The proposal comes as many large companies have started to drop small suppliers who cannot generate eTIMS-compliant invoices, a requirement under the law that mandates all suppliers, regardless of size, to issue electronic invoices.
The system was introduced as part of the Finance Act 2023 to curb tax evasion by ensuring that all business transactions are properly documented and reported to the KRA.
Under the committee’s recommendation, if approved by Parliament, large firms buying goods and services from small businesses would assume responsibility for producing the electronic invoices.
This proposal follows public consultations on the Tax Procedures (Amendment) Bill, 2024, which is currently before Parliament.
The Kenya Association of Manufacturers (KAM) expressed concerns about the practical difficulties of implementing eTIMS for small businesses, particularly farmers who do not maintain records or have Personal Identification Numbers (PINs) or bank accounts.
"This is because the eTIMS requirement is proving to be very difficult to implement, especially for farmers, many of whom do not maintain any records for their supplies and do not even have PIN numbers or bank accounts since their payments are generally made through M-Pesa if not in cash," KAM said in its submission to the Finance Committee.

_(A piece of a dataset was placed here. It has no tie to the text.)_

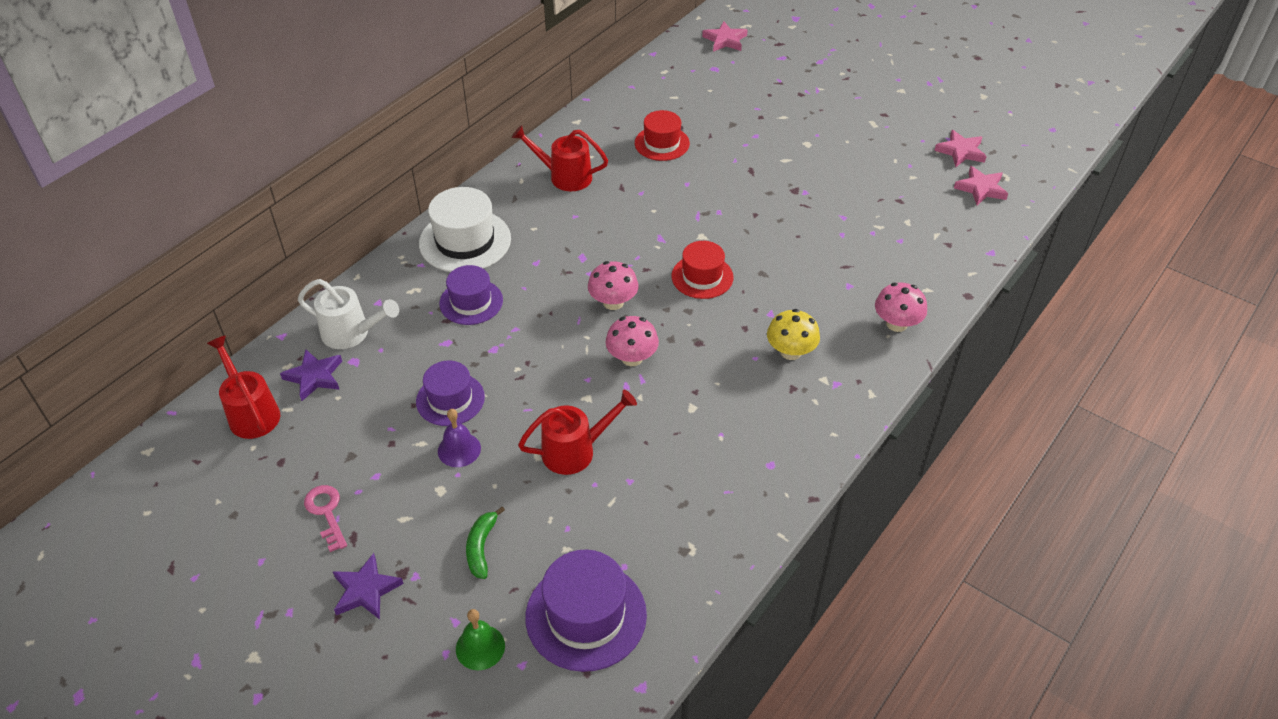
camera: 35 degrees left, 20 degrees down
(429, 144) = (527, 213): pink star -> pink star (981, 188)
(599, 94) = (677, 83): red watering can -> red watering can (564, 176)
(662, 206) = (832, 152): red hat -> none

KAM also argued that requiring businesses to use eTIMS for certain transactions, such as matatu or bodaboda services, is not practical.
The Finance Act 2023 introduced the eTIMS requirement to curb tax evasion by ensuring that all businesses issue electronic invoices.
However, the system has faced challenges in uptake, with more than 75 per cent of registered companies failing to implement it.
According to KRA’s internal data, only 120,000 of the 663,000 registered businesses had adopted eTIMS by June 2024, leaving 81.9 per cent non-compliant.
The system is designed to help the KRA track transactions between large companies and small suppliers, while also preventing corporations from inflating their expenses to reduce their taxable income.
Tax experts believe the low uptake of eTIMS is due to the lack of technical infrastructure and understanding among smaller businesses. The KRA had initially aimed for 51 per cent of businesses to be onboarded by June 2025.
Small and medium-sized businesses play a crucial role in Kenya's economy, providing the majority of employment in a country where the formal sector struggles to absorb new graduates.
In 2023, 85 per cent of new jobs were created in the informal sector, which accounted for 720,900 jobs, compared to 122,800 jobs in the formal sector. Analysts at PwC had earlier warned that small businesses may face difficulties in meeting eTIMS compliance when working with larger companies.
"It is noted that no consideration has been given to small businesses that deal with other businesses, as such, businesses may be challenged on raising eTIMS-compliant invoices or carrying out reverse invoicing," PwC said in a note.